Structured page parsing data
• • • •
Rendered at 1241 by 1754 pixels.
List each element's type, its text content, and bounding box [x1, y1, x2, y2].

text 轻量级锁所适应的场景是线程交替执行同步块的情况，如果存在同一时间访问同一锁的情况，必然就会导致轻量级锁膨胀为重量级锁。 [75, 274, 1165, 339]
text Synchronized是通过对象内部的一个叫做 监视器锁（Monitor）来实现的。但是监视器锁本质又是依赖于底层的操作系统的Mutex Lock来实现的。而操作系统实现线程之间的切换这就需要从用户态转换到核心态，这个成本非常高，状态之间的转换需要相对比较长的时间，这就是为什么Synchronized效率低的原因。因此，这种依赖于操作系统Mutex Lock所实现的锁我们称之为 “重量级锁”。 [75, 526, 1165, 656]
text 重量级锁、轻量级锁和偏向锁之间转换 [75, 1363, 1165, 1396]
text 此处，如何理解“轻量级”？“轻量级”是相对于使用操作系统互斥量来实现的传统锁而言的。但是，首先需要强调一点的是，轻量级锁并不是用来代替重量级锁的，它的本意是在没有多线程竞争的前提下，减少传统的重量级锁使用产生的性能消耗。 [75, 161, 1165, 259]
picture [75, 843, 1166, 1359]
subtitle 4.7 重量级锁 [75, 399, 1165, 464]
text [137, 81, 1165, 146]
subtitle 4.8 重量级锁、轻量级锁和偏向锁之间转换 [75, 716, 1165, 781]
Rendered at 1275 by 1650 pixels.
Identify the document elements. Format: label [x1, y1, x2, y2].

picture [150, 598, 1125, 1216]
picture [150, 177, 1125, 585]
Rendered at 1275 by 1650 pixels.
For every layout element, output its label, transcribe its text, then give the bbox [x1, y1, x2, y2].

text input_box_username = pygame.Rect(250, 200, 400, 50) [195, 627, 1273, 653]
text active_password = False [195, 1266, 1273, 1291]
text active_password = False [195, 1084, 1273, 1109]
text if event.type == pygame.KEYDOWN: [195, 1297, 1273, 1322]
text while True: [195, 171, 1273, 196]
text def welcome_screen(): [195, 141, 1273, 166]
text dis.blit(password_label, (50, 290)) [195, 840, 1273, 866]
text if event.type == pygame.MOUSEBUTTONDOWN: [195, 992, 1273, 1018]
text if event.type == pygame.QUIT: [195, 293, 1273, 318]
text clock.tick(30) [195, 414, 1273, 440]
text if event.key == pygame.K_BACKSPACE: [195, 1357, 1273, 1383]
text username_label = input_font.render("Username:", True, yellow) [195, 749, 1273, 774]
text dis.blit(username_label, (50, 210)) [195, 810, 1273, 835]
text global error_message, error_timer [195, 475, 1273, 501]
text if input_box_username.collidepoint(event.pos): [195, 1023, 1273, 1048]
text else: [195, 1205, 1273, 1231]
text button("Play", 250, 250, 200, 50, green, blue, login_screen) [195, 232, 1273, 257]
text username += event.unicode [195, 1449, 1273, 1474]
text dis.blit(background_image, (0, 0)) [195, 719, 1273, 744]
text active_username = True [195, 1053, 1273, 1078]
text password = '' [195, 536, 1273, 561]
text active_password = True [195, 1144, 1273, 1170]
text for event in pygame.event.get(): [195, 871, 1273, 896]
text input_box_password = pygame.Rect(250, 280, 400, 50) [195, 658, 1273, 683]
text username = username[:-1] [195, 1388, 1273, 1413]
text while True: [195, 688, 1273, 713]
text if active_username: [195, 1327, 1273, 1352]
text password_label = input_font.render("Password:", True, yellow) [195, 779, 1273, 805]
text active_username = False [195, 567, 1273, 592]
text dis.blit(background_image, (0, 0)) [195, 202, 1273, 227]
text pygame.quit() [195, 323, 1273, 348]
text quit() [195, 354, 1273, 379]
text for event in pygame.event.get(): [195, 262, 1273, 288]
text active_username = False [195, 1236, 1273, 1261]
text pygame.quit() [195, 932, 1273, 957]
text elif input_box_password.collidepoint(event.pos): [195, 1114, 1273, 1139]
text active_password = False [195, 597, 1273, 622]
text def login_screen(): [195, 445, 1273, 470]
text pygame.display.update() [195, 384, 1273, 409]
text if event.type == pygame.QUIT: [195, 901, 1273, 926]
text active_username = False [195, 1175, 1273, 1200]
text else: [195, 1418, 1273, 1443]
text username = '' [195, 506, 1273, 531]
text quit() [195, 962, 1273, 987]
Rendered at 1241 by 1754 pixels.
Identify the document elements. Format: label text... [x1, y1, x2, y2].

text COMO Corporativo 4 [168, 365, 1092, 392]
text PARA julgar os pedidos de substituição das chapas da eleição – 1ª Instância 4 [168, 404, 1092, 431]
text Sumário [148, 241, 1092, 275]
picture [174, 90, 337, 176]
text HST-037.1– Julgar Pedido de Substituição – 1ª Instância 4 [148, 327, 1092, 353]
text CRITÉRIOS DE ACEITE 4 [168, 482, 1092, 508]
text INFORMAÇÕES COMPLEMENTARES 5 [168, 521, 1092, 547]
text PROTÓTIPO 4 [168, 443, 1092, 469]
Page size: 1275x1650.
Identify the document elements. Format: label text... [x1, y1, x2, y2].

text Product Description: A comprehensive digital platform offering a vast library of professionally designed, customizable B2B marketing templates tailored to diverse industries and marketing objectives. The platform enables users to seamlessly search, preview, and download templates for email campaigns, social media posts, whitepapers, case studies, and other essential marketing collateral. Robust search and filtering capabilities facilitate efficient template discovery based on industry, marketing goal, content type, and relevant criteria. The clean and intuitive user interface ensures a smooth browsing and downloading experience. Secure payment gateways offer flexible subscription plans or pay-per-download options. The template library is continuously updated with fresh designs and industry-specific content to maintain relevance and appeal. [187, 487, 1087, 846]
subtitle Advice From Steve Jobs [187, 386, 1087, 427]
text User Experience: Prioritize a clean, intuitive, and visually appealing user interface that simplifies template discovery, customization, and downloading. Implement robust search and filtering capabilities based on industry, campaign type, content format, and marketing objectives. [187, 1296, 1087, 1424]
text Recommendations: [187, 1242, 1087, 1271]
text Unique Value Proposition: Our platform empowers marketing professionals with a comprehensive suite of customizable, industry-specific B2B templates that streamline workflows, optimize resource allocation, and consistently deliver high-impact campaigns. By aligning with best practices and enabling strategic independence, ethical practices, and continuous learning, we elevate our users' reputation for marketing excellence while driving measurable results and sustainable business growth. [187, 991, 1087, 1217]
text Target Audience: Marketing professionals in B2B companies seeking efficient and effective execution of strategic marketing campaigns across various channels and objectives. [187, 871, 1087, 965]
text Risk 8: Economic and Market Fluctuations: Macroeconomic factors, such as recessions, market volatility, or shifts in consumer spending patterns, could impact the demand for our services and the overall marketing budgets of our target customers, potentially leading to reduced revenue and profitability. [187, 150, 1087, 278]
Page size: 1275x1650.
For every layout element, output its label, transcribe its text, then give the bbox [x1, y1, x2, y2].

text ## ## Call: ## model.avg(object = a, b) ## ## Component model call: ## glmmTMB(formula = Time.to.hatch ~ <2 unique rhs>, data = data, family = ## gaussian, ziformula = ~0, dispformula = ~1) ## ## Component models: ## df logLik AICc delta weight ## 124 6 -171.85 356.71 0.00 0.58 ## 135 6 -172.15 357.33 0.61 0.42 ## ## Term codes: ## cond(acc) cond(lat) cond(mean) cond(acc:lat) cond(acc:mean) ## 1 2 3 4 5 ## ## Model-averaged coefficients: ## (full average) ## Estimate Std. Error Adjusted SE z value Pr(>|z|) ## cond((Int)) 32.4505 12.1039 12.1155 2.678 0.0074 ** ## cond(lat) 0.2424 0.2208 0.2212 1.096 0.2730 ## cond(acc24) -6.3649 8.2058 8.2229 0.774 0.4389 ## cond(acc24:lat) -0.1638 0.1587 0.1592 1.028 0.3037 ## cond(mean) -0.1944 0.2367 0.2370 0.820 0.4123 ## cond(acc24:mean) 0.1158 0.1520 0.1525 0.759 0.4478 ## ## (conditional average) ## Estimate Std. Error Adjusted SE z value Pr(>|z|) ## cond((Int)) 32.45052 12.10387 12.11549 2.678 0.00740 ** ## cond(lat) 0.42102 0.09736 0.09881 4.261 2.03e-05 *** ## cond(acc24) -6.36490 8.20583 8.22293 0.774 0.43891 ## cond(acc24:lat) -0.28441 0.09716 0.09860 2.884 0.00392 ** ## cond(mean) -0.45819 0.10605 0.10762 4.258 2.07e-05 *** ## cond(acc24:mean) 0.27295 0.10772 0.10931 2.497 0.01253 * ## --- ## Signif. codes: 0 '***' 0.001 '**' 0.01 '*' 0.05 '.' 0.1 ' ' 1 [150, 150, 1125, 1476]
• • • •
• _EXERCISE AIM_
From the records above, pull out each line that has "subtitle".

• _OUTPUT_
subtitle 4.7 重量级锁 [75, 399, 1165, 464]
subtitle 4.8 重量级锁、轻量级锁和偏向锁之间转换 [75, 716, 1165, 781]
subtitle Advice From Steve Jobs [187, 386, 1087, 427]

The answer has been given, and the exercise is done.